POLICE have blitzed travelling criminals in Huddersfield.
Yesterday's special operation was set up in the town using dozens of extra officers who would normally have been on a training day.
The aim was to catch offenders travelling in and out of the town and seize untaxed and uninsured cars with no MOTs which are passed between villains as "pool cars".
Police stopped and recovered four of the cars in Huddersfield yesterday.
The high-technology traps use cameras that read number plates and are linked to the Police National Computer, which includes crime links such as whether a car was seen near a burglary.
They were set up at Bradford Road in Fartown and Lockwood Road in Lockwood.
One car - a stolen Nissan Sunny GTR with blacked-out windows - sped off from Bradford Road and was chased to Kirkheaton. The thieves escaped, but the car was recovered.
In separate arrests, one man was detained on suspicion of drink driving, another on suspicion of shoplifting and a third man wanted by police for deception was detained.
Insp Phil Ounsley, of Huddersfield police, said: "We wanted to get as many of these pool cars off the road as possible and are pleased to have found and seized four of them.
"This operation was aimed at targeting travelling criminals by catching those who drive around in untaxed, uninsured and untested cars.

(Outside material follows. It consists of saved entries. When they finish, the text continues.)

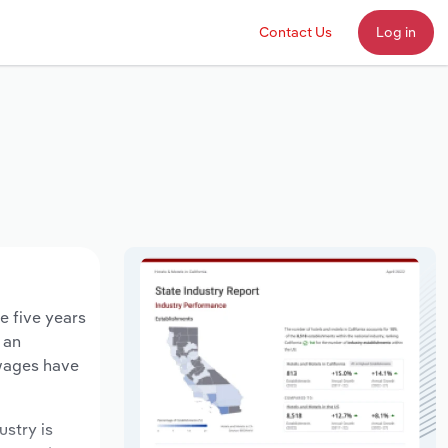
Contact Us
Log in
e five years
 an
 wages have
ustry is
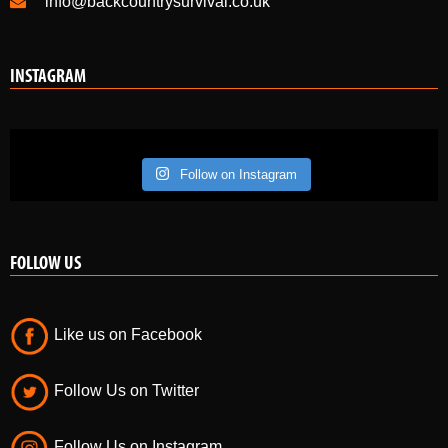
info@backcountrysurvival.co.uk
INSTAGRAM
Follow on Instagram
FOLLOW US
Like us on Facebook
Follow Us on Twitter
Follow Us on Instagram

"We used high technology equipment on the two main roads to target the vehicles.
"The Automatic Number Plate Recognition system is linked directly to the police national computer.

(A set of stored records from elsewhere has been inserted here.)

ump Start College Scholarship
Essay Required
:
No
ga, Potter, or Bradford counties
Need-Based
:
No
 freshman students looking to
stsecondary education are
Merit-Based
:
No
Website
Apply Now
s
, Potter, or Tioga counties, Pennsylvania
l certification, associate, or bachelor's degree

"It reads number plates and immediately flags up any vehicles that need to be stopped.
"This is known as a hit and ranges from cars with no tax to vehicles that have been linked with crime.
"They may have been spotted at the scene of a burglary, for instance."
He added: "The operation also gave us vital intelligence information.
"We stopped people known to us and discovered the kind of cars they are driving, who they are associating with and the areas they are operating in."
A similar action day at Lockwood Road recently led to 5,000 number plates being scanned which showed 75 "hits".
"The problem is we were getting so many hits that day we did not have sufficient officers to stop all the cars," said Insp Ounsley.
"These operations are not one-off events. More are planned for the Huddersfield area to disrupt the activities of travelling criminals."